After running reorganizeasxml.py, we have complete.xml. We can now run findallquestions.py, which is significantly simpler overall, and doesn’t even define any functions. It doesn’t need to because of how reorganizeasxml.py built the xml structure.

It starts out by finding every vs element that contains a question mark. Then it creates a csv file, creates a header line, and then dumps all of the information into that csv file, one line at a time. Bam. Done.

What this script does not do is identify the one asking or the one being asked. I think I’d have to use some AI/ML for that, and I’ve never done anything with that. For that reason, those columns are blank, to be filled in manually. (I don’t actually expect that that would ever be 100% completed.)

Well, there you go. There’s a case study in a one-off use of Python code to accomplish a task that would be a pain to do manually. It’s just one example of how coding can be useful in day-to-day things, whether you’re a developer or not.

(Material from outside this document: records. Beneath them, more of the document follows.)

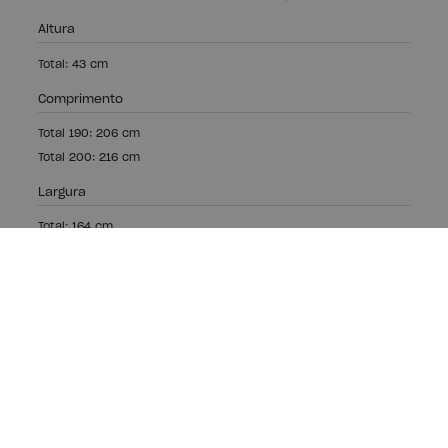
Altura
Total: 43 cm
Comprimento
Total 190: 206 cm
Total 200: 216 cm
Largura
Total: 164 cm
Madeira ecológica,
fabricação local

Another example is something that I made using matplotlib when the Covid panic started. The only historical data Oklahoma gave us at the time was the the cumulative case count, but I had a friend that wanted a graph of the daily case count. Converting the raw data from cumulative to daily was easy, so I made a graph in matplotlib, then made a script to scrape the website and update the chart on Github. I then made a cron job on my laptop to update it daily. It was a fun project, but only lasted about a week before the Oklahoma health dept changed the format of the website so it stopped working. At that point, they started giving us the chart exactly as we wanted it anyway, so there wasn’t much point in fixing it.

The Bible questions scripts probably seem overwhelming to someone new to coding, but I can assure you that, given time, writing code becomes as natural as breathing. What’s hard today is easy tomorrow (which I keep telling myself while learning C++). I’ve learned that lesson repeatedly a million times.